China e EUA: novela ganha mais um capítulo
O pregão já começou negativo também reagindo às dúvidas em relação ao fim da guerra comercial, que aumentaram após o presidente Trump negar a informação do porta-voz do Ministério de Comércio chinês, Gao Feng, da véspera, de que os EUA teriam concordado em retirar as tarifas ao país asiático para assinar a primeira parte do acordo comercial com a China.
“A China quer conseguir uma anulação (de tarifas), não uma anulação completa, porque eles sabem que eu não vou dar”, afirmou o mandatário americano à imprensa à porta da Casa Branca.
Pequim vem pedindo a abolição de tarifas adicionais há meses como condição para a assinatura de um tratado, já que a guerra de taxas está afetando cada vez mais a economia do gigante asiático.
Peter Navarro, consultor intransigente de política comercial de Trump, lembrou a posição do governo. “Não há acordo para retirar as tarifas aduaneiros como pré-condição para um acordo”, disse ele à rádio NPR.
“A única pessoa que pode tomar essa decisão é Donald Trump”, acrescentou, descrevendo o anúncio de Gao Feng da “propaganda” chinesa divulgada pela imprensa.
Com as declarações americanas, aumentam as incertezas em relação ao fim do guerra comercial e até sobre a assinatura do acordo “fase 1” entre as duas potências.

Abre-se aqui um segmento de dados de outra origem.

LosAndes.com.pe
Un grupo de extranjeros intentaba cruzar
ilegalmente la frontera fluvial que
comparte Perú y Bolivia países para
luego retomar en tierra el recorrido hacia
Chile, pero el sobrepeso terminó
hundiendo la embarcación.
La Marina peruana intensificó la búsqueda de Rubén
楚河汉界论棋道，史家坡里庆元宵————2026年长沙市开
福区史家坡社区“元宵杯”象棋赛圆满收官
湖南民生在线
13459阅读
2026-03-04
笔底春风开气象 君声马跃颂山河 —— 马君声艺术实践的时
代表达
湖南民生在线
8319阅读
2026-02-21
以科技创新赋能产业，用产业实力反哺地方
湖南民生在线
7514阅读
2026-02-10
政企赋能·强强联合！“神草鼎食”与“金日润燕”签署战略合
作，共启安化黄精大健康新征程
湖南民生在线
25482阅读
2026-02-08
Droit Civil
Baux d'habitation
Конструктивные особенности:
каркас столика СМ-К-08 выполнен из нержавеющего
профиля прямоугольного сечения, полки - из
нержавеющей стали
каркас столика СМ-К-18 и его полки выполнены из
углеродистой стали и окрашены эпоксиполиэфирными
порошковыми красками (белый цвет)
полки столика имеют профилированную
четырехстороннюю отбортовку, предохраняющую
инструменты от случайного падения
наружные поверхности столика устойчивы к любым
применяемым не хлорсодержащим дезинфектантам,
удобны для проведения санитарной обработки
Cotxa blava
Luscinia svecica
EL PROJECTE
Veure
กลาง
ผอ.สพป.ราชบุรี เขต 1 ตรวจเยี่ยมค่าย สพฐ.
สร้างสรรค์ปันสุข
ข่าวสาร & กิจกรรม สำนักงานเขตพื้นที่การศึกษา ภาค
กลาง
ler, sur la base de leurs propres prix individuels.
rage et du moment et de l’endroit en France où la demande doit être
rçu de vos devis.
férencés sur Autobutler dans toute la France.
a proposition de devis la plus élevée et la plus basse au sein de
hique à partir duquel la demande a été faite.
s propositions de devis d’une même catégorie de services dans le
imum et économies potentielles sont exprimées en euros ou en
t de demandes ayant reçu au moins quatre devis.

Balança comercial chinesa: números positivos
Nem os dados positivos da balança comercial chinesa animaram os investidores. Em outubro, as exportações chinesas tiveram queda de 0,9% na comparação com igual mês de 2018, contra previsão de queda de 3,1%, segundo analistas consultados pelo “The Wall Street Journal”. Já as importações diminuíram 6,4%, também menos que o projetado (8,6%). Isso quer dizer que o país está sofrendo com a guerra comercial, mas menos do que o esperado.
O dado das importações pela China é particularmente relevante para o Brasil, que vem aumentando suas exportações à China, principalmente de carne suína e soja, com a guerra comercial e a peste suína africana, que afeta a oferta de porcos chineses.